Social media restricted speech and cancel culture censorship concept or thought control and … [+]
The idea of “one to many” messaging has been around for much longer than Facebook.
In fact, you could argue that the most rudimentary group messaging services like ICQ pre-date social media companies by a decade or more.
That’s a good thing, in light of some troubling news.
Russia recently decided to ban both Facebook and Twitter, making it impossible for citizens to see public tweets or chat in groups with other users on Facebook, check in on status updates from around the world, and share their own news and updates with those who might happen to follow their feed.
As with all technology, what goes around often comes around. While “one to many” messaging has shifted over to social media apps in recent years, mostly due to their massive popularity all over the world, it’s time to go old-school once again.
Apps like WhatsApp, Signal and Telegram offer broadcast, one-to-many features where you can send a message to a group of followers.
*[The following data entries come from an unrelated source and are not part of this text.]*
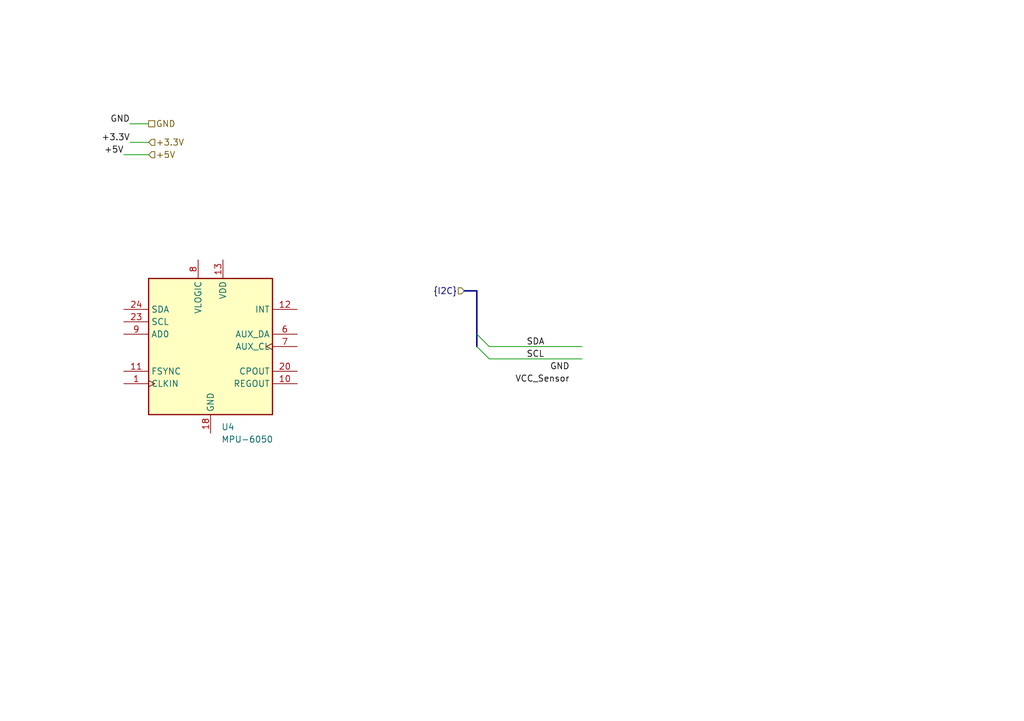
<source format=kicad_sch>
(kicad_sch
	(version 20231120)
	(generator "eeschema")
	(generator_version "8.0")
	(uuid "e32ccd04-d645-49c2-a980-298a2d259f2f")
	(paper "A5")
	(title_block
		(title "Sensors")
		(date "2024-08-29")
		(rev "1.0")
		(company "Designed by CREPP-NLG")
	)
	
	(bus_entry
		(at 100.33 71.12)
		(size -2.54 -2.54)
		(stroke
			(width 0)
			(type default)
		)
		(uuid "09134153-55a1-436e-a3fd-df3d52f73591")
	)
	(bus_entry
		(at 100.33 73.66)
		(size -2.54 -2.54)
		(stroke
			(width 0)
			(type default)
		)
		(uuid "6a8fc517-0372-4091-abce-bbab2f2f4922")
	)
	(wire
		(pts
			(xy 25.4 31.75) (xy 30.48 31.75)
		)
		(stroke
			(width 0)
			(type default)
		)
		(uuid "2dd6498a-30d1-4f5a-8257-7be5ab531975")
	)
	(bus
		(pts
			(xy 97.79 59.69) (xy 97.79 68.58)
		)
		(stroke
			(width 0)
			(type default)
		)
		(uuid "73c6e48b-c7ff-4e33-9cf2-3a3e705fff90")
	)
	(wire
		(pts
			(xy 26.67 29.21) (xy 30.48 29.21)
		)
		(stroke
			(width 0)
			(type default)
		)
		(uuid "cddf08b9-594d-4127-8b8d-34843c837031")
	)
	(bus
		(pts
			(xy 97.79 68.58) (xy 97.79 71.12)
		)
		(stroke
			(width 0)
			(type default)
		)
		(uuid "cebef1dc-31d4-4978-9838-2f4cbbc593a4")
	)
	(bus
		(pts
			(xy 95.25 59.69) (xy 97.79 59.69)
		)
		(stroke
			(width 0)
			(type default)
		)
		(uuid "ed448544-9386-465d-91cc-4a4832f9de87")
	)
	(wire
		(pts
			(xy 100.33 71.12) (xy 119.38 71.12)
		)
		(stroke
			(width 0)
			(type default)
		)
		(uuid "fa82fa0b-1f7a-4ee1-bbbc-defa9d196805")
	)
	(wire
		(pts
			(xy 100.33 73.66) (xy 119.38 73.66)
		)
		(stroke
			(width 0)
			(type default)
		)
		(uuid "fe41295e-222c-4ab3-83ea-296551727dd5")
	)
	(wire
		(pts
			(xy 26.67 25.4) (xy 30.48 25.4)
		)
		(stroke
			(width 0)
			(type default)
		)
		(uuid "ff7a2a44-3449-40de-89a2-57bbfb84041d")
	)
	(label "+5V"
		(at 25.4 31.75 180)
		(fields_autoplaced yes)
		(effects
			(font
				(size 1.27 1.27)
			)
			(justify right bottom)
		)
		(uuid "0e8cfee9-5c47-4a59-9893-b046c4897f57")
	)
	(label "GND"
		(at 116.84 76.2 180)
		(fields_autoplaced yes)
		(effects
			(font
				(size 1.27 1.27)
			)
			(justify right bottom)
		)
		(uuid "50bce510-faad-41a3-9ce3-53cb2c15b128")
	)
	(label "GND"
		(at 26.67 25.4 180)
		(fields_autoplaced yes)
		(effects
			(font
				(size 1.27 1.27)
			)
			(justify right bottom)
		)
		(uuid "51af40f0-6c61-4ab6-b3c1-8a5f6013163d")
	)
	(label "SCL"
		(at 107.95 73.66 0)
		(fields_autoplaced yes)
		(effects
			(font
				(size 1.27 1.27)
			)
			(justify left bottom)
		)
		(uuid "86da5c06-c558-4644-9270-30703ff52ac4")
	)
	(label "SDA"
		(at 107.95 71.12 0)
		(fields_autoplaced yes)
		(effects
			(font
				(size 1.27 1.27)
			)
			(justify left bottom)
		)
		(uuid "a17ddbda-23ad-4b09-894d-c8bc2bd1744b")
	)
	(label "+3.3V"
		(at 26.67 29.21 180)
		(fields_autoplaced yes)
		(effects
			(font
				(size 1.27 1.27)
			)
			(justify right bottom)
		)
		(uuid "ad4381f0-6b1a-4ce7-848c-174903add1c5")
	)
	(label "VCC_Sensor"
		(at 116.84 78.74 180)
		(fields_autoplaced yes)
		(effects
			(font
				(size 1.27 1.27)
			)
			(justify right bottom)
		)
		(uuid "f071af54-0441-4112-a19e-af2336abd66c")
	)
	(hierarchical_label "{I2C}"
		(shape input)
		(at 95.25 59.69 180)
		(fields_autoplaced yes)
		(effects
			(font
				(size 1.27 1.27)
			)
			(justify right)
		)
		(uuid "2de32198-f842-491e-93cc-43dbd379ddb0")
	)
	(hierarchical_label "+5V"
		(shape input)
		(at 30.48 31.75 0)
		(fields_autoplaced yes)
		(effects
			(font
				(size 1.27 1.27)
			)
			(justify left)
		)
		(uuid "63f695c5-9ff6-4750-b6bc-303ea97066f1")
	)
	(hierarchical_label "GND"
		(shape passive)
		(at 30.48 25.4 0)
		(fields_autoplaced yes)
		(effects
			(font
				(size 1.27 1.27)
			)
			(justify left)
		)
		(uuid "7fb5a05c-e07c-4f6e-8094-a206500131f9")
	)
	(hierarchical_label "+3.3V"
		(shape input)
		(at 30.48 29.21 0)
		(fields_autoplaced yes)
		(effects
			(font
				(size 1.27 1.27)
			)
			(justify left)
		)
		(uuid "bd7e6df1-f1ef-4003-9b0d-2f5423b27339")
	)
	(symbol
		(lib_id "Sensor_Motion:MPU-6050")
		(at 43.18 71.12 0)
		(unit 1)
		(exclude_from_sim no)
		(in_bom yes)
		(on_board yes)
		(dnp no)
		(fields_autoplaced yes)
		(uuid "da84f18d-a908-41e5-b4f6-a21bb31a35ce")
		(property "Reference" "U4"
			(at 45.3741 87.63 0)
			(effects
				(font
					(size 1.27 1.27)
				)
				(justify left)
			)
		)
		(property "Value" "MPU-6050"
			(at 45.3741 90.17 0)
			(effects
				(font
					(size 1.27 1.27)
				)
				(justify left)
			)
		)
		(property "Footprint" "Sensor_Motion:InvenSense_QFN-24_4x4mm_P0.5mm"
			(at 43.18 91.44 0)
			(effects
				(font
					(size 1.27 1.27)
				)
				(hide yes)
			)
		)
		(property "Datasheet" "https://invensense.tdk.com/wp-content/uploads/2015/02/MPU-6000-Datasheet1.pdf"
			(at 43.18 74.93 0)
			(effects
				(font
					(size 1.27 1.27)
				)
				(hide yes)
			)
		)
		(property "Description" "InvenSense 6-Axis Motion Sensor, Gyroscope, Accelerometer, I2C"
			(at 43.18 71.12 0)
			(effects
				(font
					(size 1.27 1.27)
				)
				(hide yes)
			)
		)
		(pin "23"
			(uuid "e559acd3-157c-482e-904e-3ed73f12bd71")
		)
		(pin "10"
			(uuid "1d6a3ec3-7bb9-471d-8021-3284a1a71148")
		)
		(pin "17"
			(uuid "a97525dd-51e1-4df7-af18-644345535e34")
		)
		(pin "16"
			(uuid "480aba6f-91d3-4d9f-b567-1e22de74b806")
		)
		(pin "22"
			(uuid "c6774963-afd9-4607-8b74-7f5bc57724e5")
		)
		(pin "1"
			(uuid "b803c69b-2ec5-4951-9a31-4da52004426d")
		)
		(pin "3"
			(uuid "63e10bb0-74b8-4c83-8106-c8b66f36adab")
		)
		(pin "8"
			(uuid "22ff78d6-e550-4dad-8000-df8b998179fd")
		)
		(pin "11"
			(uuid "d7717b8a-3aa6-4521-b1a9-e88eb5cd7b0b")
		)
		(pin "13"
			(uuid "e0d55883-ae78-468e-b872-8a53eced8d03")
		)
		(pin "2"
			(uuid "591424c3-ed3d-4c58-8ec1-789e80f2947a")
		)
		(pin "6"
			(uuid "971d3d36-3ccb-45e9-a54e-045db060dc1e")
		)
		(pin "21"
			(uuid "2bda7b67-5ae6-4fb1-b50d-827345a126d9")
		)
		(pin "24"
			(uuid "81ab0312-1a0c-432b-ae62-73167da14105")
		)
		(pin "4"
			(uuid "0cc74cbb-8122-4b93-b1b7-0cd7c7348d03")
		)
		(pin "15"
			(uuid "0e0a7d98-c826-4084-8acb-c7cd7a1b074e")
		)
		(pin "12"
			(uuid "d0aadab7-a671-4e49-9a96-af5bf3ce69cb")
		)
		(pin "19"
			(uuid "69503728-99ed-4544-a544-e0241e146992")
		)
		(pin "7"
			(uuid "d99dbcaa-0e9d-4a95-84a1-fa5db7cf8eb4")
		)
		(pin "5"
			(uuid "6f242323-5866-4b24-8c8e-ae739e06d8ba")
		)
		(pin "14"
			(uuid "259df741-666d-484a-b842-d121a0633c78")
		)
		(pin "18"
			(uuid "c8f2e90f-4418-41a0-bf21-61440f510b47")
		)
		(pin "20"
			(uuid "3edaf366-87ca-4004-bf9f-99e2e07821e4")
		)
		(pin "9"
			(uuid "fb82a6e3-e437-4418-add0-d87fc959e4a1")
		)
		(instances
			(project "CCR"
				(path "/8bcd0d00-b75f-4070-8d50-196a2022a31c/82793622-14ac-4029-92dc-96c42c2d5609"
					(reference "U4")
					(unit 1)
				)
			)
		)
	)
)
</source>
That could be a literal life-saver for those who are no longer able to tweet or read posts on social media platforms.
One example of this is that a recent speech by Ukraine President Volodymyr Zelenskyy was available to watch in Russia on the Telegram app, according to reports. There are also images of bombing locations showing civilian population centers, something you will not find on any of the social media platforms that are currently banned in Russia.
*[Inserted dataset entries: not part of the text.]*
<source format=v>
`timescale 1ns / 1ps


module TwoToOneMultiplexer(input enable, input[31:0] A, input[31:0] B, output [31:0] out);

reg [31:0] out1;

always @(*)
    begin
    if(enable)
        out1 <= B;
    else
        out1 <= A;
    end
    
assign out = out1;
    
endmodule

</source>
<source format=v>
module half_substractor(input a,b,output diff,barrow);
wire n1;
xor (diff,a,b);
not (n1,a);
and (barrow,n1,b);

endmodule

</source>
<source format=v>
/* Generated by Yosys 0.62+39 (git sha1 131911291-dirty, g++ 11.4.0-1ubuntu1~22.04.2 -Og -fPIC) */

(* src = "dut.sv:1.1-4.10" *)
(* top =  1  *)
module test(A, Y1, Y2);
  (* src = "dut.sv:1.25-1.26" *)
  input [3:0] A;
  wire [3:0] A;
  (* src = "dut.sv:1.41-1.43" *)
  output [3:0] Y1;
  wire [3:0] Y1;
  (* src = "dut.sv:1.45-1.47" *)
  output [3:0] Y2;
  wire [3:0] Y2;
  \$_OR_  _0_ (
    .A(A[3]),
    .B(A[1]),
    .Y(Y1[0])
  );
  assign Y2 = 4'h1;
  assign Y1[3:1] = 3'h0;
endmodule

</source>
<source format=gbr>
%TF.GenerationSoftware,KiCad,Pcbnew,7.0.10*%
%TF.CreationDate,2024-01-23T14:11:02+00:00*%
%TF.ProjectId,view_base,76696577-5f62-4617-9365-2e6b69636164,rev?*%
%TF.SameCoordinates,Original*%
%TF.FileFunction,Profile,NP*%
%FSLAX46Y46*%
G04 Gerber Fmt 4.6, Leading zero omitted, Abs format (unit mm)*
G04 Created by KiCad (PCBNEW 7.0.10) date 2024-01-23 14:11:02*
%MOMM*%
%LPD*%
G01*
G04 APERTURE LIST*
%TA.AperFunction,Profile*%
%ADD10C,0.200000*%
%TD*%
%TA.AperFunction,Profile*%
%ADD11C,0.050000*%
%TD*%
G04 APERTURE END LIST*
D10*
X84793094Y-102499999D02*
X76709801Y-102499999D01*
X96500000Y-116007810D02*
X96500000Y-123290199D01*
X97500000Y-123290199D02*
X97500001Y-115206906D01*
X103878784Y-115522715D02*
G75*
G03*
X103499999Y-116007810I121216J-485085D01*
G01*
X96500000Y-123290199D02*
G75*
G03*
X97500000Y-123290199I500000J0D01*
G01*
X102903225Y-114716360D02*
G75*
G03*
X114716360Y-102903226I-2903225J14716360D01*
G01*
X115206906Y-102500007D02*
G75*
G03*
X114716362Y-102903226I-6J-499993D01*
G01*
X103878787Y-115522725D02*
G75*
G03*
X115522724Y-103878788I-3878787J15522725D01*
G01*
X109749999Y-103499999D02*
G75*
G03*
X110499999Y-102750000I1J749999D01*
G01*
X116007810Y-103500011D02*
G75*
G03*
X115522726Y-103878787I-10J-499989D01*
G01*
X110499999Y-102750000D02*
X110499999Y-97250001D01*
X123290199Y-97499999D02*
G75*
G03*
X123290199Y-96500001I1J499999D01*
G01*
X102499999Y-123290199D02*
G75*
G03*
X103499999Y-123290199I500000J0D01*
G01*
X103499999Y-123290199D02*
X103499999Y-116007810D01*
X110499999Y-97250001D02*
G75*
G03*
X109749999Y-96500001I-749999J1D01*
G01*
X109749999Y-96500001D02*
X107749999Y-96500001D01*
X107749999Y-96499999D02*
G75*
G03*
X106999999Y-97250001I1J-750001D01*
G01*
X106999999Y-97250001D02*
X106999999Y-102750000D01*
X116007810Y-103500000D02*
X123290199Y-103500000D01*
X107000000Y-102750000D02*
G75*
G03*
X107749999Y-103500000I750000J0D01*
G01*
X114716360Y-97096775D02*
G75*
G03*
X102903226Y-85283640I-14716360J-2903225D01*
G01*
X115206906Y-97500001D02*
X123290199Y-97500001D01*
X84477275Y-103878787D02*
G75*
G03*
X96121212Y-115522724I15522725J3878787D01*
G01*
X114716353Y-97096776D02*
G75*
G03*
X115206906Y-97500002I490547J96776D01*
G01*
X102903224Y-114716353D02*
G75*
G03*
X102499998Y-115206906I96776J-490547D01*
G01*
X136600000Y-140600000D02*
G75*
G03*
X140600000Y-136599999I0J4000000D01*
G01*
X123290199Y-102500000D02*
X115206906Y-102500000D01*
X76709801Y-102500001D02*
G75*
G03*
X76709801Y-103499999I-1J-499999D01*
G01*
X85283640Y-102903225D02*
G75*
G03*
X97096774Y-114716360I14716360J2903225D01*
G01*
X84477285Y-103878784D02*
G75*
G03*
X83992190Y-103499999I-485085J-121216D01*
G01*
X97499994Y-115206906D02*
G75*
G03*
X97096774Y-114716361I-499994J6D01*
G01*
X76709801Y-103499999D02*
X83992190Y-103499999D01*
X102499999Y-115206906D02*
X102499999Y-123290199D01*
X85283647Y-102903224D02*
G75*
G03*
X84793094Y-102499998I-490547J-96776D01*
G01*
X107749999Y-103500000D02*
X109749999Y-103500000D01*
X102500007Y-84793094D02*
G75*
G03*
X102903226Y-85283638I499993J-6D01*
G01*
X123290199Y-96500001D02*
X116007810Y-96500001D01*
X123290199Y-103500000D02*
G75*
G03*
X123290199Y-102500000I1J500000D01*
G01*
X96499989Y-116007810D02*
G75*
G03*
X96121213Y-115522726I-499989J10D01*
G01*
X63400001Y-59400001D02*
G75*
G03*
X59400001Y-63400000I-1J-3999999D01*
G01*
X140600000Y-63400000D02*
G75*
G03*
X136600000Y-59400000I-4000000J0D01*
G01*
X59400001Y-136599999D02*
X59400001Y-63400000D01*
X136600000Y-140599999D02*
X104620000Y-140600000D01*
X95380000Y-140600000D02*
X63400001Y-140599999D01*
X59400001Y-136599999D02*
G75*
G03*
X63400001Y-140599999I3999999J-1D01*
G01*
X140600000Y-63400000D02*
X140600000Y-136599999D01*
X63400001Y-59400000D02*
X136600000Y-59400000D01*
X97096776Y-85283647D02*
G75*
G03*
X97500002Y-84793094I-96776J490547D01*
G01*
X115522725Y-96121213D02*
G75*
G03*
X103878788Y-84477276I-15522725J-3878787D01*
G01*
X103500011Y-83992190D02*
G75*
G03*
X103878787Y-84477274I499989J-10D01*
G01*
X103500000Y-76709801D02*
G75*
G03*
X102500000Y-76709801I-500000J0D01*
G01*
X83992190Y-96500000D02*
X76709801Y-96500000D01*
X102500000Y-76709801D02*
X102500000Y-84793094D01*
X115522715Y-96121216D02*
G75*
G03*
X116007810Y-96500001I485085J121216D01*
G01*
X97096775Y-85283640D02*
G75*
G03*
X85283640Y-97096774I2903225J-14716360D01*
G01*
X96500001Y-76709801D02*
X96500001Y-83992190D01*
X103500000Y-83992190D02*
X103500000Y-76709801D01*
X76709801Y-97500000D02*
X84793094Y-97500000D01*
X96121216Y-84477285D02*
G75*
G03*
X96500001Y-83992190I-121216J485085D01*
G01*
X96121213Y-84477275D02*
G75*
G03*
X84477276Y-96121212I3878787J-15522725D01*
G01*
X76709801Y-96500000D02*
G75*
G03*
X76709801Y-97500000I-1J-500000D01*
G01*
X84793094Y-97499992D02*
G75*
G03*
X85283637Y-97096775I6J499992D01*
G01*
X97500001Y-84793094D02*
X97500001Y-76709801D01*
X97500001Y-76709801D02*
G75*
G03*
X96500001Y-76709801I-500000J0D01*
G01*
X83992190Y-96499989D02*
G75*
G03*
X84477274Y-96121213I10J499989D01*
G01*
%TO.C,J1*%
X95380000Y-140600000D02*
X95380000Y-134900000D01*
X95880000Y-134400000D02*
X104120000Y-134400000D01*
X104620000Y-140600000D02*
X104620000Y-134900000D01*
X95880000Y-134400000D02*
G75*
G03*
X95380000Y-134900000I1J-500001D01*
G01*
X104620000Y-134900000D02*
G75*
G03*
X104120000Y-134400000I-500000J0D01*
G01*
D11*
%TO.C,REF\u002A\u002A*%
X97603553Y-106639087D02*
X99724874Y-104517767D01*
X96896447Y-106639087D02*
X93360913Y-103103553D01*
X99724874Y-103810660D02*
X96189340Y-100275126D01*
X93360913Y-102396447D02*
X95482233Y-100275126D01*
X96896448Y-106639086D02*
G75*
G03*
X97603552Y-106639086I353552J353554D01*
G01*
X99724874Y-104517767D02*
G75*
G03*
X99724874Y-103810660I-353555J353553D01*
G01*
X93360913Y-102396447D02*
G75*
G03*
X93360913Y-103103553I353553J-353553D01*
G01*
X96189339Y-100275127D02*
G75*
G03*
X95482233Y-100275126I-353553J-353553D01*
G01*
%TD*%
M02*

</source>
For those who have not used messaging apps like Telegram, they are not exactly cutting edge. Like ICQ, you can set up a channel and then have followers who can see your messages. In the channel, you can also share photos and videos with those followers. If that reminds you of a messaging app from 2010, it really is.
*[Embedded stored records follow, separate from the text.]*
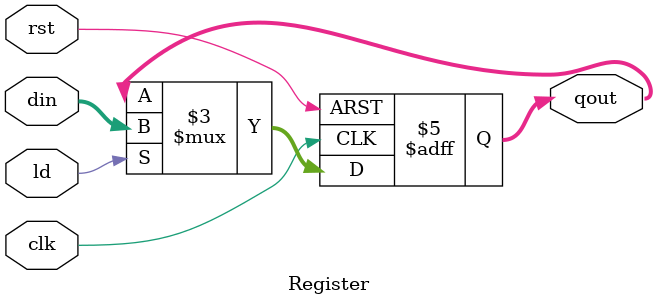
<source format=v>
module Register(clk,rst,ld,din,qout);
    /*
        Register 
        this module used to save values
        default size of register is 32 but can be modified using parameters
    */
    parameter SIZE = 32;
    input clk,rst,ld;
    input[SIZE-1:0] din;
    output reg[SIZE-1:0] qout;
    always@(posedge clk,posedge rst)begin
        if(rst)begin
            qout <= SIZE'b0; 
        end
        else if(ld)begin
            qout <= din; 
        end
        else begin
            qout <= qout; 
        end
    end

endmodule


</source>
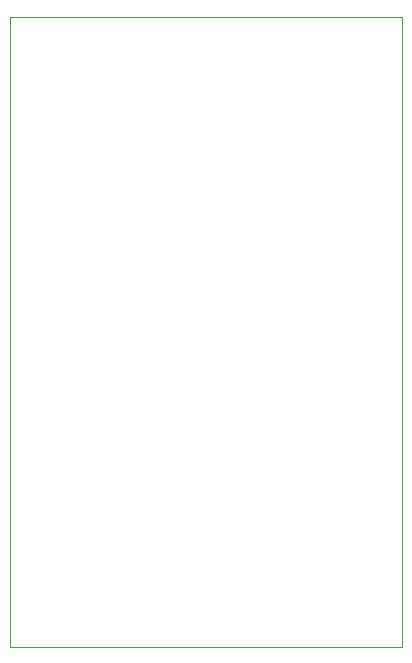
<source format=gbr>
%TF.GenerationSoftware,KiCad,Pcbnew,(6.0.9)*%
%TF.CreationDate,2022-12-05T09:35:11+08:00*%
%TF.ProjectId,Sitronix_2.1''_480x480,53697472-6f6e-4697-985f-322e3127275f,rev?*%
%TF.SameCoordinates,Original*%
%TF.FileFunction,Profile,NP*%
%FSLAX46Y46*%
G04 Gerber Fmt 4.6, Leading zero omitted, Abs format (unit mm)*
G04 Created by KiCad (PCBNEW (6.0.9)) date 2022-12-05 09:35:11*
%MOMM*%
%LPD*%
G01*
G04 APERTURE LIST*
%TA.AperFunction,Profile*%
%ADD10C,0.100000*%
%TD*%
G04 APERTURE END LIST*
D10*
X123444000Y-67056000D02*
X156591000Y-67056000D01*
X156591000Y-67056000D02*
X156591000Y-120396000D01*
X156591000Y-120396000D02*
X123444000Y-120396000D01*
X123444000Y-120396000D02*
X123444000Y-67056000D01*
M02*

</source>
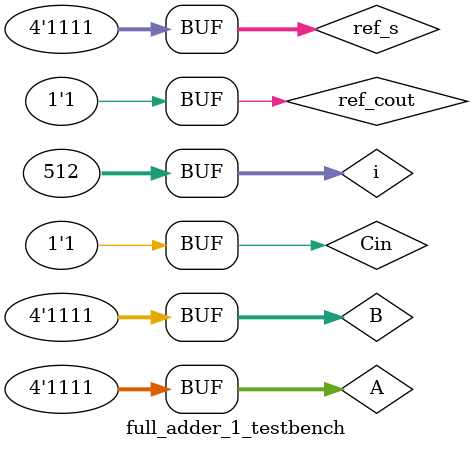
<source format=v>
`timescale 1ns / 1ps


module full_adder_1_testbench();
reg [0:3] A; reg [0:3] B; reg Cin;
wire [0:3] S; wire C;
wire [0:3] ref_s; wire ref_cout, err;

rca_4 dut(.A(A),.B(B), .Cin(Cin), .S(S), .Cout(C));

assign {ref_cout, ref_s} = A + B + Cin;

assign err = (ref_s != S) || (ref_cout != C);


integer i;
initial begin
    for ( i = 0; i < 512; i = i + 1 ) begin
        {A, B, Cin} = i; #10
        if (err == 1)
        $display("Input combination %d failed.", i);
end
end
endmodule

</source>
This might sound suspiciously like a social media feed as well, but the main difference is the end-to-end encryption and the fact that you have to join the channel to see the content. Meanwhile, apps like Twitter are more public — you can view tweets without even having an account on the social network or ever following another user.
Using Telegram does come with a caveat, however.
One report noted how the encryption is not as secure as Signal and other messaging apps because it would be possible for Telegram to be able to uncover messages and share them with Russian authorities. (The company has always maintained a neutral stance on information sharing, however.)
Another interesting side angle here is that, while it is possible to follow a channel to stay updated on Ukraine news even in Russia, it is also possible to follow channels that are disseminating propaganda about the war.
It can be hard to know what’s actually true.
In order for an app like Telegram to become more viable with the mainstream populace, it will likely need to figure out where it belongs.
Being content agnostic is an admirable goal. The next step is to determine when this open source mentality to messaging can lead to harmful propaganda and misinformation spreading faster and easier than the truth.
For now, it is the only option in Russia.